La normalité renvoie également à une interaction sociale, un concept personnel et défini selon un idéal, lui-même variable selon les précédents critères socioculturels. En quelques sortes, l’individu reçoit, par l’interaction avec les autres, une définition du concept de « normalité » : cependant, il contribue lui-même à créer et à modifier ce concept. Il semble même disposer d’une certaine marge de « liberté » le laissant créer sa propre normalité. Ce concept deviendra « sa » normalité idéale, qu’il essaiera de respecter. La normalité comme idéal peut donc être considérée comme une norme de valeurs et de morale, nous guidant sur ce qui nous semble être acceptable et valorisant autant socialement (puisqu’appuyée sur la norme sociale) qu’intérieurement (puisque nous cherchons chacun à correspondre à notre idéal).
Nous réalisons donc que ces deux concepts de normalité ne peuvent pas réellement répondre à notre question initiale, soit de savoir où se situe la limite entre le normal et le pathologique, puisqu’ils sont soit culturellement, soit individuellement variables. Seul un critère objectif pourrait réellement séparer le normal de l’anormal.

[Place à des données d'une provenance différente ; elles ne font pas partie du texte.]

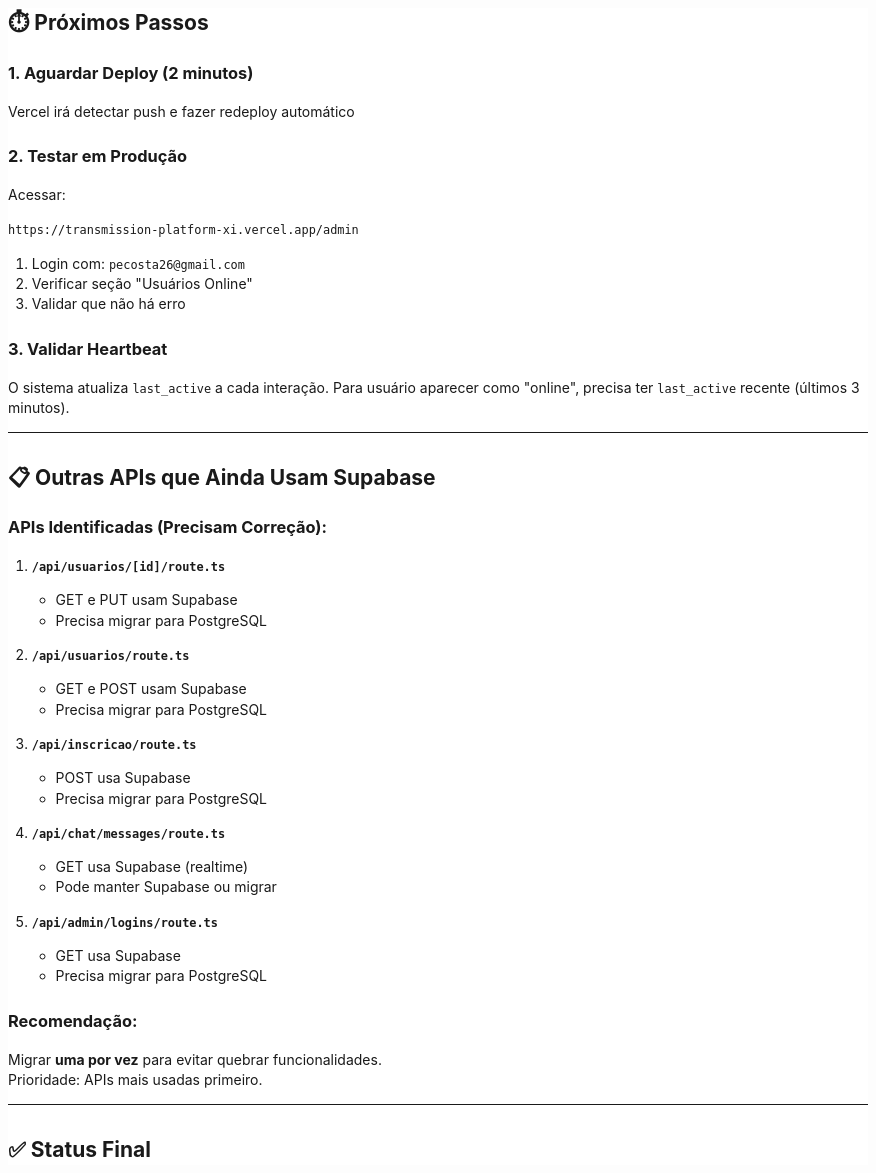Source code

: 
## ⏱️ Próximos Passos

### 1. Aguardar Deploy (2 minutos)
Vercel irá detectar push e fazer redeploy automático

### 2. Testar em Produção
Acessar:
```
https://transmission-platform-xi.vercel.app/admin
```

1. Login com: `pecosta26@gmail.com`
2. Verificar seção "Usuários Online"
3. Validar que não há erro

### 3. Validar Heartbeat
O sistema atualiza `last_active` a cada interação.
Para usuário aparecer como "online", precisa ter `last_active` recente (últimos 3 minutos).

---

## 📋 Outras APIs que Ainda Usam Supabase

### APIs Identificadas (Precisam Correção):

1. **`/api/usuarios/[id]/route.ts`**
   - GET e PUT usam Supabase
   - Precisa migrar para PostgreSQL

2. **`/api/usuarios/route.ts`**
   - GET e POST usam Supabase
   - Precisa migrar para PostgreSQL

3. **`/api/inscricao/route.ts`**
   - POST usa Supabase
   - Precisa migrar para PostgreSQL

4. **`/api/chat/messages/route.ts`**
   - GET usa Supabase (realtime)
   - Pode manter Supabase ou migrar

5. **`/api/admin/logins/route.ts`**
   - GET usa Supabase
   - Precisa migrar para PostgreSQL

### Recomendação:
Migrar **uma por vez** para evitar quebrar funcionalidades.  
Prioridade: APIs mais usadas primeiro.

---

## ✅ Status Final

La normalité en tant qu’absence de maladie, quant à elle, est justement celle qui pourrait définir une frontière entre le pathologique et le sain (qu’il soit considéré normal ou anormal). Canguillem propose une fois de plus d’adopter le concept d’ « anomalie », définit par « ce qui se laisse voir en se dégageant de l’ensemble lisse et uni qui l’entoure ». De cette manière, l’anomalie devient quelque chose d’observable et d’anormal non plus uniquement par rapport à une norme sociale ou individuelle, mais également par rapport à l’individu lui-même, un caractère qui se dégagerait de l’ensemble de celui-ci. Il est néanmoins possible de tomber dans un cercle vicieux en se posant une fois de plus la question de la relativité des normes et de la subjectivité. C’est pourquoi il est essentiel d’adopter la définition suivante de la psychopathologie : « La psychopathologie peut être définie comme une approche visant une compréhension raisonnée de la souffrance psychique » (René Roussillon, Manuel de psychologie et psychopathologie clinique générale, 2007). Devient donc pathologique ce qui amène à une souffrance psychique.